Weightlifter Parisa Jahanfekrian fled Iran to start a new life in Germany ©Parisa Jahanfekrian

The plight of female athletes in Iran has been highlighted by a weightlifter who fled the country’s strict Islamic regime to start a new life in Germany.

Parisa Jahanfekrian, who should have been the first female weightlifter from Iran to compete at the Olympic Games last year, blames the Iranian Weightlifting Federation (IRIWF) for her heartbreaking absence from Tokyo - and much more besides.

She says she was paid only $90 (£72/€85) in three years while male athletes received a monthly salary, was forbidden from speaking or mixing with her own male team-mates, had to endure terrible training conditions, was suspended when she complained, and was treated humiliatingly throughout her time in the national team.

"We had no financial support from our federation and they would not let us have a sponsor," Jahanfekrian told insidethegames from Germany, where she relocated last week.

She is seeking refugee status and hopes to switch nationality and compete for Germany.

"The lack of financial support, lack of respect and the discrimination against women made me to decide to leave my country," she said.

"The men’s team are paid monthly salaries but in three years in the national team I was paid $30 three times.

"Truly, this was all I was given, and that was just so the federation could tell the media that they paid the female athletes.

"When I qualified for the Olympics I should have been paid a reward by three organisations - the national weightlifting federation, the National Olympic Committee and the Ministry of Sport and Youth.

"Only the Ministry paid me, and the others refused even though they said they would pay.

"I had to work as a fitness trainer to make a living, and when we went to national training camp I couldn’t work so I had to live off my savings.

"The conditions we had to endure for training were terrible, with very poor welfare facilities even at national team camps.

Jahanfekrian blames the Iranian Weightlifting Federation for her absence from Tokyo ©Parisa Jahanfekrian
Jahanfekrian blames the Iranian Weightlifting Federation for her absence from Tokyo ©Parisa Jahanfekrian

"We were forbidden from posting social media videos from the national team camp, so people would not see the conditions.

"And of course Iranian female weightlifters are not allowed to have interviews with foreign media."

Only one person was responsible for decisions about pay, training conditions, competitions and the way women were treated generally, Jahanfekrian said - the IRIWF President Ali Moradi.

When the list of complaints was put to him with a request for comment, Moradi did not respond.

## Work request 1
In the weightlifter article, restate the stretch from "The plight of" through "relocated last week.", changing "Tokyo" to "Japan".
## Work request 2
Turn the paragraph of the weightlifter article that begins "She says she was paid only" into a bulleted list that keeps its main facts.
## Work request 3
Extend the weightlifter article beyond its final sentence.

## Entries shown
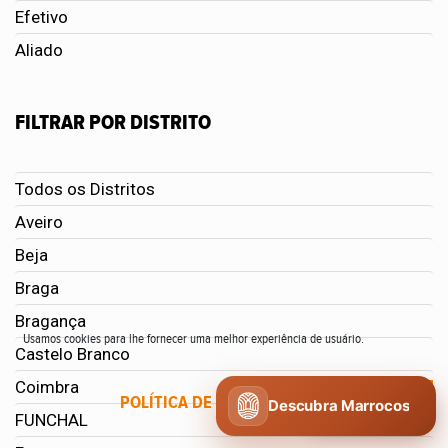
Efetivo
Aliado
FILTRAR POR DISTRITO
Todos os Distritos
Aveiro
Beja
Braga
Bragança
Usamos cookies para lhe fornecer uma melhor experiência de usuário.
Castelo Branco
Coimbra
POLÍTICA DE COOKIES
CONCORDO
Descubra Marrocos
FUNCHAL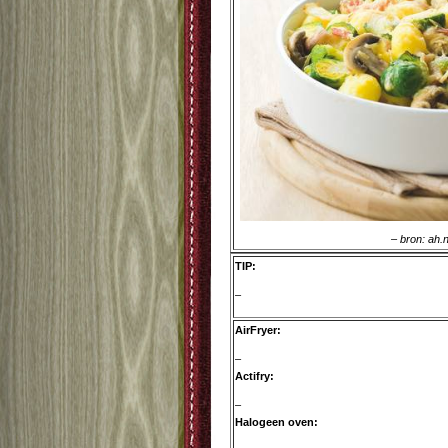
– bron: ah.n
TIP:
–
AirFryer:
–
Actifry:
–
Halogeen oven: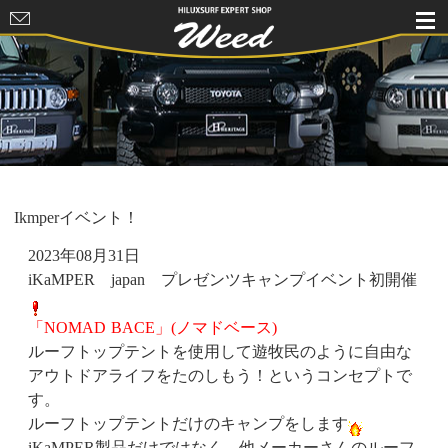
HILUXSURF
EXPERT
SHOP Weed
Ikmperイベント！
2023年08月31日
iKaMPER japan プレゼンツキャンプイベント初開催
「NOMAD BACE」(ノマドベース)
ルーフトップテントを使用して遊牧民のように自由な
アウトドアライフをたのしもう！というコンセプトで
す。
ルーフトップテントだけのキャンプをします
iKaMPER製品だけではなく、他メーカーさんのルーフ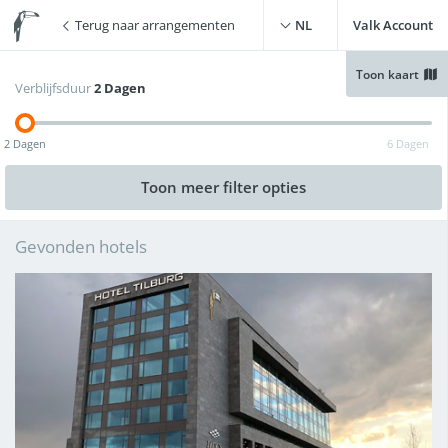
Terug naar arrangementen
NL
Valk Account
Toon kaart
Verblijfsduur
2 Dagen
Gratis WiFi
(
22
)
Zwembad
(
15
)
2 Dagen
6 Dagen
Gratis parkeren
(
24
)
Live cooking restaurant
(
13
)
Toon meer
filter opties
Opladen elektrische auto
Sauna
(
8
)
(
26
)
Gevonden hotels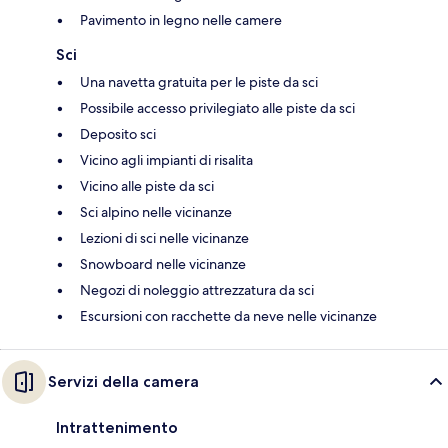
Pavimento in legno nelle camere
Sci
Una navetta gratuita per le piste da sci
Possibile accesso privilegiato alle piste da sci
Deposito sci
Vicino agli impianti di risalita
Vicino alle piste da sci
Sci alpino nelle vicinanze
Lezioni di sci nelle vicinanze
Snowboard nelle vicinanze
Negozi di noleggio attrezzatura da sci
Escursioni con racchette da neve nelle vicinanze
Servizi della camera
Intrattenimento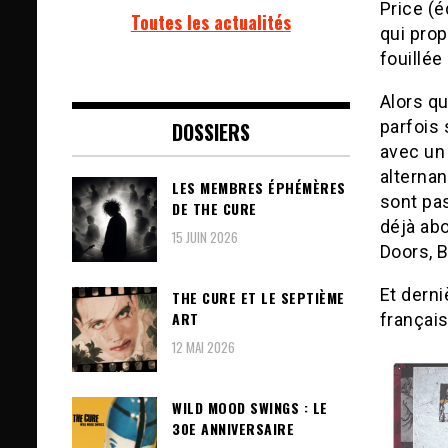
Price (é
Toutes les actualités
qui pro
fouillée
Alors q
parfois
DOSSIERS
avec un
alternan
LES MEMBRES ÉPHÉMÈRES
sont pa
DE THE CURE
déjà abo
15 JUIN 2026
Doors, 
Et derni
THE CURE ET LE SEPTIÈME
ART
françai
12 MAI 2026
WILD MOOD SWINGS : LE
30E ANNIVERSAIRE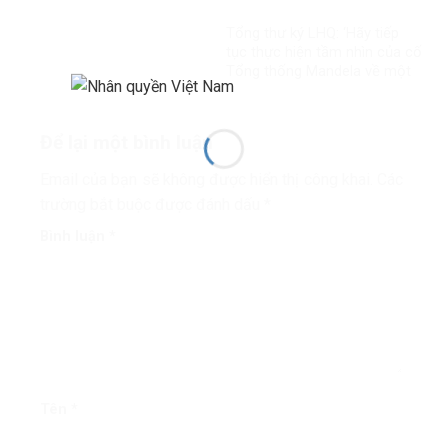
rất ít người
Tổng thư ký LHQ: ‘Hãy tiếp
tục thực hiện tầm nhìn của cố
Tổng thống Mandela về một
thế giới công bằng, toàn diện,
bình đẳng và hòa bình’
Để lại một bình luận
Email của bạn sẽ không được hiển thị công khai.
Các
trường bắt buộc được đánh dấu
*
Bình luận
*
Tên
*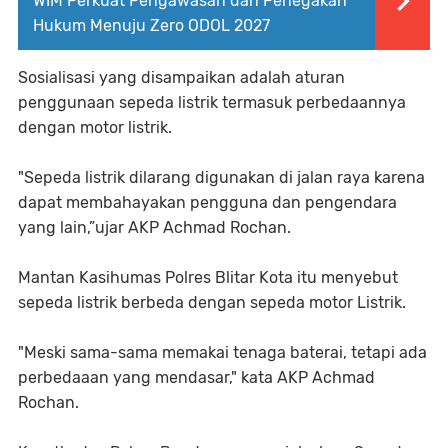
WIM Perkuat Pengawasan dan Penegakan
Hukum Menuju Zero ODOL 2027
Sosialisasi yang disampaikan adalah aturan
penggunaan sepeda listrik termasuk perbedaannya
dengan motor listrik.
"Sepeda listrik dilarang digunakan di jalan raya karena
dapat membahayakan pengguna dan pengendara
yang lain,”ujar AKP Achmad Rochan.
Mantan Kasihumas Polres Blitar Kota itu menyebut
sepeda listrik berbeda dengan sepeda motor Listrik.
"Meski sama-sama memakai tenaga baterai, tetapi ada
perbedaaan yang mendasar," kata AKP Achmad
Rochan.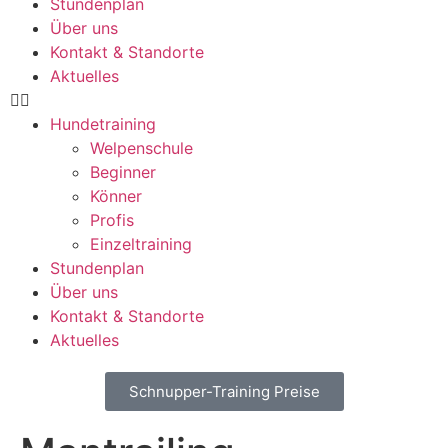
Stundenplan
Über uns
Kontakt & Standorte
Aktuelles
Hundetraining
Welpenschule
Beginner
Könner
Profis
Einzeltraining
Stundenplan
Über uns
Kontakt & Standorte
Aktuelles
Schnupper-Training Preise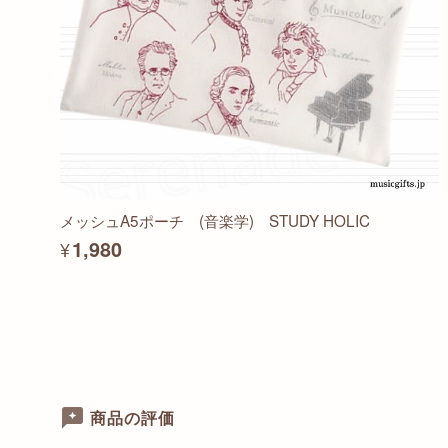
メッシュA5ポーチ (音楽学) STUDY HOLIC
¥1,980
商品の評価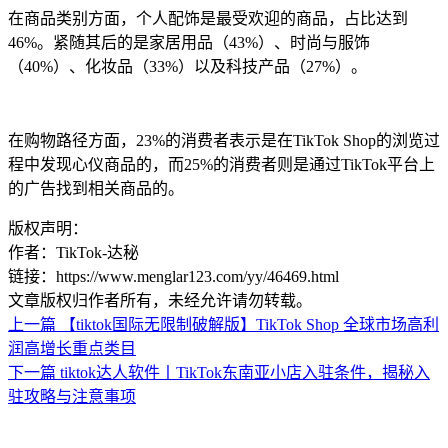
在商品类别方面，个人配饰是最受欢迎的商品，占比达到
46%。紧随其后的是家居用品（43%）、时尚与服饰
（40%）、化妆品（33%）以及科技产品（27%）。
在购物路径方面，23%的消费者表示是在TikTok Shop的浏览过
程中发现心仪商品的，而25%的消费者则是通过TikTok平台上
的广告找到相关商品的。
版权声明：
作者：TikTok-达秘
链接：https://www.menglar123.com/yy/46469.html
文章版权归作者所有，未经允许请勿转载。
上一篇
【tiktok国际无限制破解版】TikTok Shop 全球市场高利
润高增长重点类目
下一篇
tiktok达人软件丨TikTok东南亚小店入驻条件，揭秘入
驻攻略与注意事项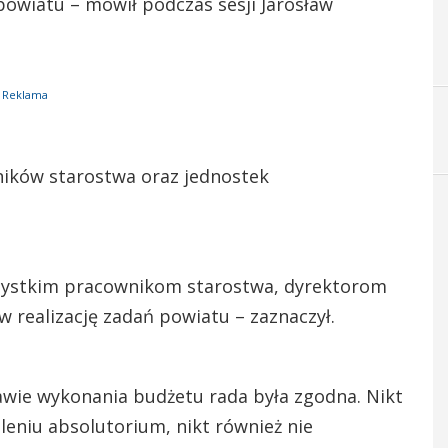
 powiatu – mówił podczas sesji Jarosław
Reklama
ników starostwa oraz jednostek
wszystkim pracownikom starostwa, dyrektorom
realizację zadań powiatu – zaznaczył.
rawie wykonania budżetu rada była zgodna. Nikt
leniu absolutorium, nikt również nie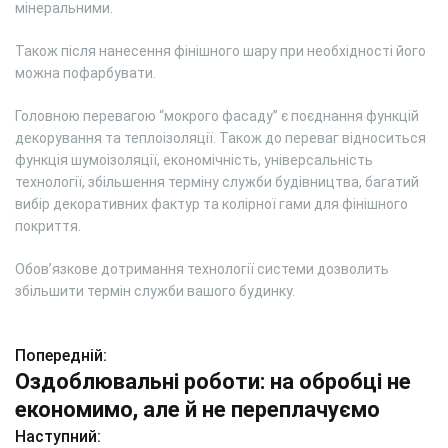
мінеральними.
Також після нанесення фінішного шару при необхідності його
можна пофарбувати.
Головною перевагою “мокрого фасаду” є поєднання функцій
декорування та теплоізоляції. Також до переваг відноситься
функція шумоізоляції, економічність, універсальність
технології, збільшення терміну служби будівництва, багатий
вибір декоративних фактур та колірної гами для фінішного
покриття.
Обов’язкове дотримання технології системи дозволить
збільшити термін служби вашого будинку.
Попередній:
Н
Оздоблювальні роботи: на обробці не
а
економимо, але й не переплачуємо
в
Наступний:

## Answer area 1
The plight of female athletes in Iran has been highlighted by a weightlifter who fled the country’s strict Islamic regime to start a new life in Germany.

Parisa Jahanfekrian, who should have been the first female weightlifter from Iran to compete at the Olympic Games last year, blames the Iranian Weightlifting Federation (IRIWF) for her heartbreaking absence from Japan - and much more besides.

She says she was paid only $90 (£72/€85) in three years while male athletes received a monthly salary, was forbidden from speaking or mixing with her own male team-mates, had to endure terrible training conditions, was suspended when she complained, and was treated humiliatingly throughout her time in the national team.

"We had no financial support from our federation and they would not let us have a sponsor," Jahanfekrian told insidethegames from Germany, where she relocated last week.

## Answer area 2
According to Jahanfekrian, she:
- was paid only $90 (£72/€85) in three years, while male athletes received a monthly salary
- was forbidden from speaking or mixing with her own male team-mates
- had to endure terrible training conditions
- was suspended when she complained
- was treated humiliatingly throughout her time in the national team

## Answer area 3
As for discrimination, Jahanfekrian, 27, said: "There is a lack of money and a lack of management.

"There is no weightlifting league for females, but there is for males.

"When we have competitions the media does not report them, television does not show them, but they do for males.

"Female athletes in Iran have had discriminatory, ridiculous criticism in the national media."

She highlighted an example last year, when Dariush Arjmand, a popular actor who is now in his seventies, said in an interview on Iran’s state television that weightlifting was “contrary to motherhood” and that females who did it could damage their breasts and ovaries.

Despite this being complete nonsense, the female interviewer did not query his comments.

"We have to ignore these comments and carry on doing what we believe in," Jahanfekrian said.

"If the women themselves made any criticisms or complaints they were punished - which is why Jahanfekrian did not go to the Olympic Games.

"Our federation will not tolerate any objection about our situation.

Yekta Jamali, third from left, disappeared during the International Weightlifting Federation Junior World Championships in Crete ©ITG
Yekta Jamali, third from left, disappeared during the International Weightlifting Federation Junior World Championships in Crete ©ITG

"When I complained last year they invited me to a disciplinary committee, they told me that I should not protest about anything and also I had no chance for qualification in the Olympic Games.

"They suspended me for six months as a punishment about one month before the Olympic Games.

"I became depressed, and at that time I had an operation (on her hand).

"About six days later a journalist said that I had qualified for Tokyo.

"I was shocked and no one in our federation said anything to me after that.

"They simply ruined my Olympic dream."

The national female team was not allowed to mix or communicate with the men’s team because of strict Islamic laws.

"Because of this, they won’t show videos of female athlete competition in our media," said Jahanfekrian.

"They don’t treat women like men, we are not free.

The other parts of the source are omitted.